Data extract:

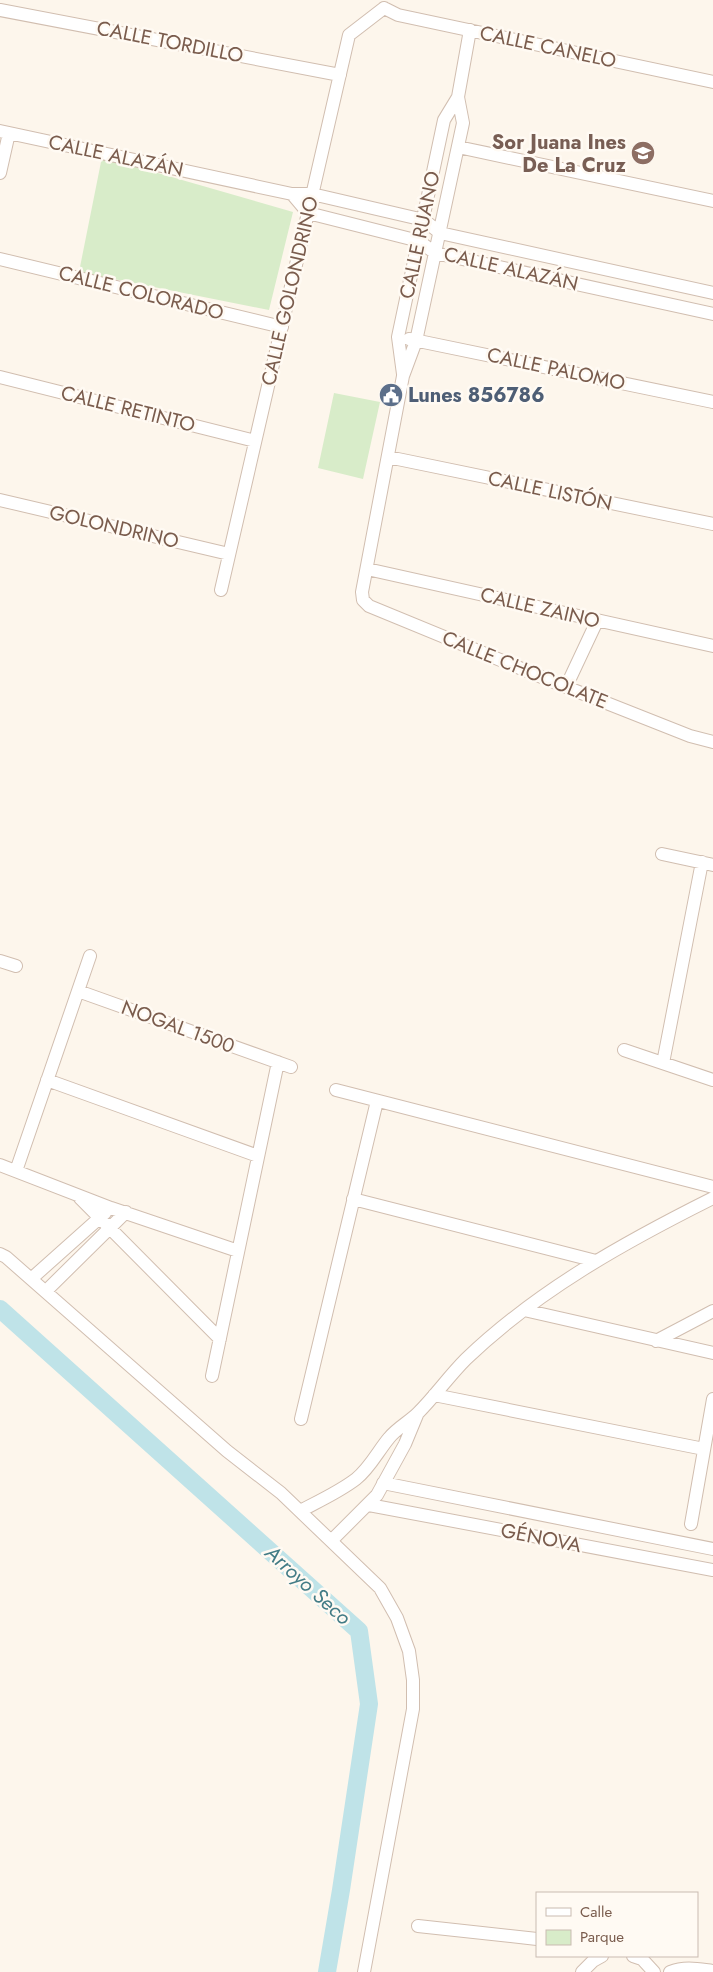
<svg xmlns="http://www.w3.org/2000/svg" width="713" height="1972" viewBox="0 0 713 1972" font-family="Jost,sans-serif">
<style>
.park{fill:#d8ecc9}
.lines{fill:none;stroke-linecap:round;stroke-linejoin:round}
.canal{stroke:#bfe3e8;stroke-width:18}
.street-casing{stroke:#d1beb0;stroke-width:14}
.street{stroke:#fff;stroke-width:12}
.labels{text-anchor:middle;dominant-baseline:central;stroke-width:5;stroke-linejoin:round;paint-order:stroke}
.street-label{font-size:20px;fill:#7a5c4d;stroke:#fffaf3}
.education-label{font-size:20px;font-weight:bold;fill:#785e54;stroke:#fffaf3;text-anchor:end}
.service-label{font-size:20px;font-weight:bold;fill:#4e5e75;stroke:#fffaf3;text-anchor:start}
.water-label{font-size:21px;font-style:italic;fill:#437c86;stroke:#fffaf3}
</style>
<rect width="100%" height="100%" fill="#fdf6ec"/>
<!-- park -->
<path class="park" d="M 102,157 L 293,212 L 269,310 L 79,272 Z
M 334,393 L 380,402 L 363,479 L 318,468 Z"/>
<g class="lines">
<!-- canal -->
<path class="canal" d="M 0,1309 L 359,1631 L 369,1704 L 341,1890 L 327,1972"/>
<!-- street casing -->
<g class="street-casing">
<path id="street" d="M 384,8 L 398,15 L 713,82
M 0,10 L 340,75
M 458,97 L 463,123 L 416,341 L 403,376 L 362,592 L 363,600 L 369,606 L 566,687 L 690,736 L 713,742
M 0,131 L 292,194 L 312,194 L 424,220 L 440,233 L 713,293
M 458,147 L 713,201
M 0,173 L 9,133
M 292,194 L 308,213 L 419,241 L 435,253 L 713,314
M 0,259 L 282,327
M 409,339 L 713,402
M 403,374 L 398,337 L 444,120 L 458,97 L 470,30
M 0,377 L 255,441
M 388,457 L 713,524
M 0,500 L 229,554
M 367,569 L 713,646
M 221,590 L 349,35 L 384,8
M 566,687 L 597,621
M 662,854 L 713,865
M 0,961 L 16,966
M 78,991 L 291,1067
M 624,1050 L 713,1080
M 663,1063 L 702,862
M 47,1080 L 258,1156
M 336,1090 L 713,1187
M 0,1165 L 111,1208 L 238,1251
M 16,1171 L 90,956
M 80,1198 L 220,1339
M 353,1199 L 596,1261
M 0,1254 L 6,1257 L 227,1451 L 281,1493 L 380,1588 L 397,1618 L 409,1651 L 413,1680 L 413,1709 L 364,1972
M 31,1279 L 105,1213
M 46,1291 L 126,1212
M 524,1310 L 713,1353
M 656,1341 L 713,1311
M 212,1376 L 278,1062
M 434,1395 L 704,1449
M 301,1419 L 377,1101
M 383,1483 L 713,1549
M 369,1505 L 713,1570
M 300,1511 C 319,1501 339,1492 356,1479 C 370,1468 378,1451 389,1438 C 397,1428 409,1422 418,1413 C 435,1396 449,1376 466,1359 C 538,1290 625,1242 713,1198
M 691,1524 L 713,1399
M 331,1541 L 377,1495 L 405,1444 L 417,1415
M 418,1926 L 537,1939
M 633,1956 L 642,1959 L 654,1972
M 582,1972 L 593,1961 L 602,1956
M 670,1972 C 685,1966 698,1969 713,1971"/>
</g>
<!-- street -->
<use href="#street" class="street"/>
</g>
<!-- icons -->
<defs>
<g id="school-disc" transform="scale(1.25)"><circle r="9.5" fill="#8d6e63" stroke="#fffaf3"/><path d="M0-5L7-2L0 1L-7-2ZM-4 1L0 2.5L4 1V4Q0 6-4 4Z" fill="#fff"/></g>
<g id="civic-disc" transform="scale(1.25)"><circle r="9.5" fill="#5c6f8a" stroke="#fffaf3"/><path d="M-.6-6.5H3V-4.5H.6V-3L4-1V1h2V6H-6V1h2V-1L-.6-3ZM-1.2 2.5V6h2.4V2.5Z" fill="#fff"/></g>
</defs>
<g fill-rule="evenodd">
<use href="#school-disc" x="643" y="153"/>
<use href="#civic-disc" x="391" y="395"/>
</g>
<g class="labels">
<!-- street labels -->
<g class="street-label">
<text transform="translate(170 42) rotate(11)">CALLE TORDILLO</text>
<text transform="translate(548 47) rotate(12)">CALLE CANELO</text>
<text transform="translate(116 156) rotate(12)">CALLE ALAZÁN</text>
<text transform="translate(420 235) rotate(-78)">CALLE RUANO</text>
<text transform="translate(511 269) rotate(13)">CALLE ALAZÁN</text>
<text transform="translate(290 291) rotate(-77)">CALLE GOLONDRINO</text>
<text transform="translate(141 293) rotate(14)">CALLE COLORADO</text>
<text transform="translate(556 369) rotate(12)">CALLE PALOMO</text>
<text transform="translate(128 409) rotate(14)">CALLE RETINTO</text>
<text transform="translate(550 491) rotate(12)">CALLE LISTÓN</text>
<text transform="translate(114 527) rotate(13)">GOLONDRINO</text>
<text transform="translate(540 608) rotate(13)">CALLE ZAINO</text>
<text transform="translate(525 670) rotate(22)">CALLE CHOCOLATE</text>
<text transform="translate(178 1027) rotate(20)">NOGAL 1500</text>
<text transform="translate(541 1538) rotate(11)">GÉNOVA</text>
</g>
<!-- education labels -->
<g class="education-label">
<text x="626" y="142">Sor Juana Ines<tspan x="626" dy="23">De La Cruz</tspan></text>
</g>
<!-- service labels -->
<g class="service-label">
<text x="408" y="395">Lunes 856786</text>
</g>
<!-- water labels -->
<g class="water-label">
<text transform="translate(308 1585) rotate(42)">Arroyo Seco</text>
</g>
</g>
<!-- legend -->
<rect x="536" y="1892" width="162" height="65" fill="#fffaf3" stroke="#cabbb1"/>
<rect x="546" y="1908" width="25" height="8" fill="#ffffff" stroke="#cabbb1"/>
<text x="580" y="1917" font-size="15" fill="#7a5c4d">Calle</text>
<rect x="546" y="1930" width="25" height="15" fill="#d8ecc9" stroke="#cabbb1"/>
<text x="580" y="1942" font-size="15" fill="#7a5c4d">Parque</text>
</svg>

Task requirements: What is needed is an exact reproduction of the data, pictures excluded.

Task solution:
<svg xmlns="http://www.w3.org/2000/svg" width="713" height="1972" viewBox="0 0 713 1972" font-family="Jost,sans-serif">
<style>
.park{fill:#d8ecc9}
.lines{fill:none;stroke-linecap:round;stroke-linejoin:round}
.canal{stroke:#bfe3e8;stroke-width:18}
.street-casing{stroke:#d1beb0;stroke-width:14}
.street{stroke:#fff;stroke-width:12}
.labels{text-anchor:middle;dominant-baseline:central;stroke-width:5;stroke-linejoin:round;paint-order:stroke}
.street-label{font-size:20px;fill:#7a5c4d;stroke:#fffaf3}
.education-label{font-size:20px;font-weight:bold;fill:#785e54;stroke:#fffaf3;text-anchor:end}
.service-label{font-size:20px;font-weight:bold;fill:#4e5e75;stroke:#fffaf3;text-anchor:start}
.water-label{font-size:21px;font-style:italic;fill:#437c86;stroke:#fffaf3}
</style>
<rect width="100%" height="100%" fill="#fdf6ec"/>
<!-- park -->
<path class="park" d="M 102,157 L 293,212 L 269,310 L 79,272 Z
M 334,393 L 380,402 L 363,479 L 318,468 Z"/>
<g class="lines">
<!-- canal -->
<path class="canal" d="M 0,1309 L 359,1631 L 369,1704 L 341,1890 L 327,1972"/>
<!-- street casing -->
<g class="street-casing">
<path id="street" d="M 384,8 L 398,15 L 713,82
M 0,10 L 340,75
M 458,97 L 463,123 L 416,341 L 403,376 L 362,592 L 363,600 L 369,606 L 566,687 L 690,736 L 713,742
M 0,131 L 292,194 L 312,194 L 424,220 L 440,233 L 713,293
M 458,147 L 713,201
M 0,173 L 9,133
M 292,194 L 308,213 L 419,241 L 435,253 L 713,314
M 0,259 L 282,327
M 409,339 L 713,402
M 403,374 L 398,337 L 444,120 L 458,97 L 470,30
M 0,377 L 255,441
M 388,457 L 713,524
M 0,500 L 229,554
M 367,569 L 713,646
M 221,590 L 349,35 L 384,8
M 566,687 L 597,621
M 662,854 L 713,865
M 0,961 L 16,966
M 78,991 L 291,1067
M 624,1050 L 713,1080
M 663,1063 L 702,862
M 47,1080 L 258,1156
M 336,1090 L 713,1187
M 0,1165 L 111,1208 L 238,1251
M 16,1171 L 90,956
M 80,1198 L 220,1339
M 353,1199 L 596,1261
M 0,1254 L 6,1257 L 227,1451 L 281,1493 L 380,1588 L 397,1618 L 409,1651 L 413,1680 L 413,1709 L 364,1972
M 31,1279 L 105,1213
M 46,1291 L 126,1212
M 524,1310 L 713,1353
M 656,1341 L 713,1311
M 212,1376 L 278,1062
M 434,1395 L 704,1449
M 301,1419 L 377,1101
M 383,1483 L 713,1549
M 369,1505 L 713,1570
M 300,1511 C 319,1501 339,1492 356,1479 C 370,1468 378,1451 389,1438 C 397,1428 409,1422 418,1413 C 435,1396 449,1376 466,1359 C 538,1290 625,1242 713,1198
M 691,1524 L 713,1399
M 331,1541 L 377,1495 L 405,1444 L 417,1415
M 418,1926 L 537,1939
M 633,1956 L 642,1959 L 654,1972
M 582,1972 L 593,1961 L 602,1956
M 670,1972 C 685,1966 698,1969 713,1971"/>
</g>
<!-- street -->
<use href="#street" class="street"/>
</g>
<!-- icons -->
<defs>
<g id="school-disc" transform="scale(1.25)"><circle r="9.5" fill="#8d6e63" stroke="#fffaf3"/><path d="M0-5L7-2L0 1L-7-2ZM-4 1L0 2.5L4 1V4Q0 6-4 4Z" fill="#fff"/></g>
<g id="civic-disc" transform="scale(1.25)"><circle r="9.5" fill="#5c6f8a" stroke="#fffaf3"/><path d="M-.6-6.5H3V-4.5H.6V-3L4-1V1h2V6H-6V1h2V-1L-.6-3ZM-1.2 2.5V6h2.4V2.5Z" fill="#fff"/></g>
</defs>
<g fill-rule="evenodd">
<use href="#school-disc" x="643" y="153"/>
<use href="#civic-disc" x="391" y="395"/>
</g>
<g class="labels">
<!-- street labels -->
<g class="street-label">
<text transform="translate(170 42) rotate(11)">CALLE TORDILLO</text>
<text transform="translate(548 47) rotate(12)">CALLE CANELO</text>
<text transform="translate(116 156) rotate(12)">CALLE ALAZÁN</text>
<text transform="translate(420 235) rotate(-78)">CALLE RUANO</text>
<text transform="translate(511 269) rotate(13)">CALLE ALAZÁN</text>
<text transform="translate(290 291) rotate(-77)">CALLE GOLONDRINO</text>
<text transform="translate(141 293) rotate(14)">CALLE COLORADO</text>
<text transform="translate(556 369) rotate(12)">CALLE PALOMO</text>
<text transform="translate(128 409) rotate(14)">CALLE RETINTO</text>
<text transform="translate(550 491) rotate(12)">CALLE LISTÓN</text>
<text transform="translate(114 527) rotate(13)">GOLONDRINO</text>
<text transform="translate(540 608) rotate(13)">CALLE ZAINO</text>
<text transform="translate(525 670) rotate(22)">CALLE CHOCOLATE</text>
<text transform="translate(178 1027) rotate(20)">NOGAL 1500</text>
<text transform="translate(541 1538) rotate(11)">GÉNOVA</text>
</g>
<!-- education labels -->
<g class="education-label">
<text x="626" y="142">Sor Juana Ines<tspan x="626" dy="23">De La Cruz</tspan></text>
</g>
<!-- service labels -->
<g class="service-label">
<text x="408" y="395">Lunes 856786</text>
</g>
<!-- water labels -->
<g class="water-label">
<text transform="translate(308 1585) rotate(42)">Arroyo Seco</text>
</g>
</g>
<!-- legend -->
<rect x="536" y="1892" width="162" height="65" fill="#fffaf3" stroke="#cabbb1"/>
<rect x="546" y="1908" width="25" height="8" fill="#ffffff" stroke="#cabbb1"/>
<text x="580" y="1917" font-size="15" fill="#7a5c4d">Calle</text>
<rect x="546" y="1930" width="25" height="15" fill="#d8ecc9" stroke="#cabbb1"/>
<text x="580" y="1942" font-size="15" fill="#7a5c4d">Parque</text>
</svg>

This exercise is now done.